:: Vorgegebener Text ::
● ● ●

Jetzt liegt es vor mir – das kleine schwarze metallische Ding. Einen Monat hat es mich Tag und Nacht begleitet, stets ganz nah an meinem Körper. Es hat meine Aktivitäten überwacht und sogar meinen Schlafrhythmus dokumentiert.
Vor einem Monat wurde ich gefragt, ob ich nicht mal das Misfit-Shine, „einen ganz besonderen Activity-Tracker“, testen möchte. Ich muss vorab gestehen, dass ich kein Fan von Activity-Trackern oder öffentlichen Vergleichen meiner Aktivitäten mit denen meiner Facebookfreunde oder ähnliches bin. Ich mache gerne Sport, aber ich brauche weder die öffentliche Bestätigung, noch den Wettkampf, um mich zu motivieren. Ich bin jedoch daran interessiert, effektiver zu trainieren und vielleicht bietet solch ein Gerät ja genug Erkenntnis für Optimierungsmöglichkeiten. Nichtsdestotrotz, der kleine Shine hatte eine besonders schwere Aufgabe, mich von seinem Nutzen zu überzeugen. Doch bei anderen Leuten hat er es ja auch schon geschafft. Dafür sprechen zumindest die fast 8.000 Unterstützer, die Misfit Anfang 2013 bei der Crowfundingplattform Indigogo einen finanziellen Zuschuss von mehr als 800.000 $ bescherten und bei Facebook sprechen mehr als 21.000 Follower auch schon einmal für sich. Ich habe mir also einen Plan erarbeitet, mit vielen unterschiedlichen Aktivitäten um Shine zu testen – von ruhigen Tagen bis zum Beachturnier, Sportcamp und normalen Trainingstagen.
Doch vorab: Warum noch ein Activity-Tracker, wenn es denn schon so viele gibt? Was macht diesen besonders? Da frage ich doch einfach mal den Hersteller. Ich habe Sonny Vu, CEO von Misfit, auf der IFA getroffen und gefragt, für was Shine gemacht wurde.

● ● ●

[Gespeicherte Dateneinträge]
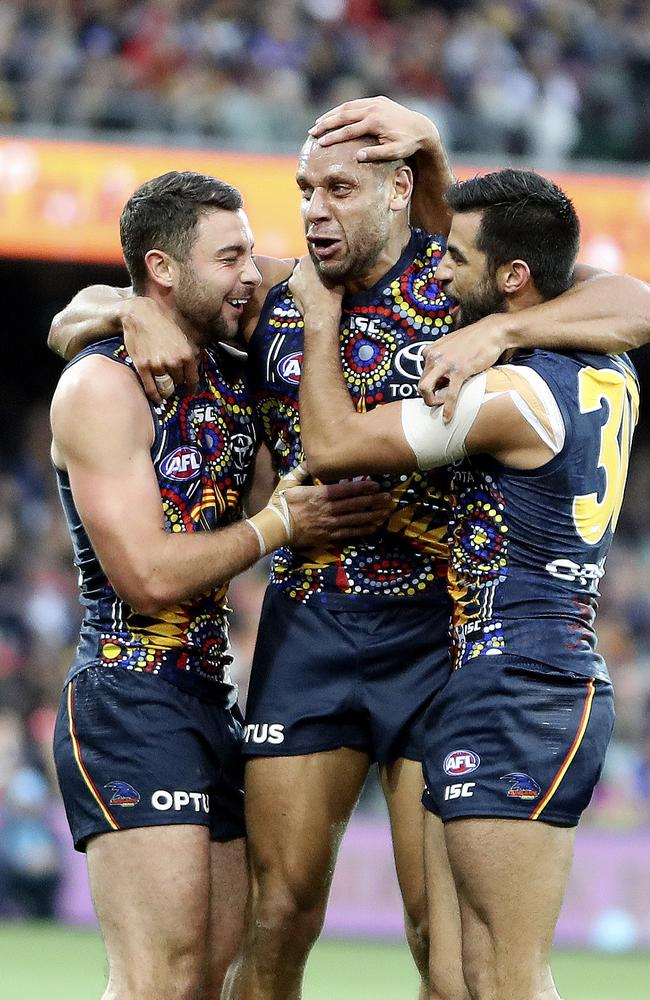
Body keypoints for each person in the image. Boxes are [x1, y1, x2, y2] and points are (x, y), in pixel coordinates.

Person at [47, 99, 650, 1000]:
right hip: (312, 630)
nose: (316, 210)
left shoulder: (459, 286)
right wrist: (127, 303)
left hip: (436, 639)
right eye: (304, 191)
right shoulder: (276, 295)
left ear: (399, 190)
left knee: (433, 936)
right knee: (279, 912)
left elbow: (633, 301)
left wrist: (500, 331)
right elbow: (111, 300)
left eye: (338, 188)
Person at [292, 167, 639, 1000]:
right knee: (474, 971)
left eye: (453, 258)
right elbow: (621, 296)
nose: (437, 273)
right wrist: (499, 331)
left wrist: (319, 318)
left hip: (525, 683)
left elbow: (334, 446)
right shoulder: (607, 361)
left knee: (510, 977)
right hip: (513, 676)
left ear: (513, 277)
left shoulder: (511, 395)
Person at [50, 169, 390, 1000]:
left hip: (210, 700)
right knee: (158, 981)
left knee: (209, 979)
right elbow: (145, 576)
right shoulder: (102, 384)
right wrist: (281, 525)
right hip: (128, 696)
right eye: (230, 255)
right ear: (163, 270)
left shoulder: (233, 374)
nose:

● ● ●

:: Übungsaufgaben ::
1/ Gib den Testbericht zum Misfit-Shine von „Jetzt liegt es“ bis „meinen Schlafrhythmus dokumentiert.“ aktualisiert wieder, indem du „Ding“ durch „Gerät“ ersetzt.
2/ Wie viele Unterstützer hatte Misfit laut dem Testbericht zum Misfit-Shine Anfang 2013 bei Indigogo?
3/ Führe den Testbericht zum Misfit-Shine nach seinem letzten Satz weiter.

:: Lösungen ::
1/
Jetzt liegt es vor mir – das kleine schwarze metallische Gerät. Einen Monat hat es mich Tag und Nacht begleitet, stets ganz nah an meinem Körper. Es hat meine Aktivitäten überwacht und sogar meinen Schlafrhythmus dokumentiert.

2/ Fast 8.000 Unterstützer.

3/
Und dafür hat das kleine Ding besondere Eigenschaften bekommen. Es ist aus edlem Metall gefertigt – quasi ein kleiner Handschmeichler, der aber nicht zu schwer ist. Mit dem ansprechendem Design konnte er in der Hinsicht schon einmal punkten, dass er schlicht und unauffällig ist. Während meiner Recherche habe ich mir ein paar Activity
Tracker angeschaut und die klobigen Uhren am Handgelenkt schienen oft die Extrafunktion zu haben, allen im Umkreis von fünf Metern mitzuteilen, wie aktiv ich in letzter Zeit war – oder halt auch nicht … Shine ist dezent, passt auch zu eleganterer Kleidung. Man kann es gut zu jeder Gelegenheiten tragen, ohne jedem sofort auf die Nase zu binden wie verantwortungsbewusst man auf seine Gesundheit achtet.
Ein weiterer positiver Effekt ist, dass Shine so energiesparend arbeiten soll, dass laut Aussage des Herstellers ein halbes Jahr lang die Batterie nicht gewechselt werden muss – also kein lästiges Aufladen alle zwei Tage, aber was sagt die Umwelt zur Batterie?
Die Handhabung ist idiotensicher. Es gibt weder Knöpfe noch irgendetwas anderes, mit dem man etwas verstellen könnte. Das ist aber auch zugleich sehr gewöhnungsbedürftig, habe ich doch einen sehr stark ausgeprägten Wunsch der Eigenbestimmung. Man kann das Gerät nur aktivieren, indem man doppelt auf die Metallfläche tippt. Doch das soll Sonny erklären:
Da kommen wir auch gleich zu zwei Punkten, an denen ich etwas zu kritisieren habe. Das Synchronisieren mit der App hat mich beim ersten Mal drei Tage gekostet. Ich habe sogar den Support angeschrieben, der mir erfreulicherweise sehr schnell geantwortet hat, aber leider auch nur die Tipps hatte, eine gute Internetverbindung herzustellen, die App zu schließen und zu öffnen und das Bluetooth an- und auszumachen.
- Please make sure that your device’s battery is sufficient (low battery can affect device’s Bluetooth signal)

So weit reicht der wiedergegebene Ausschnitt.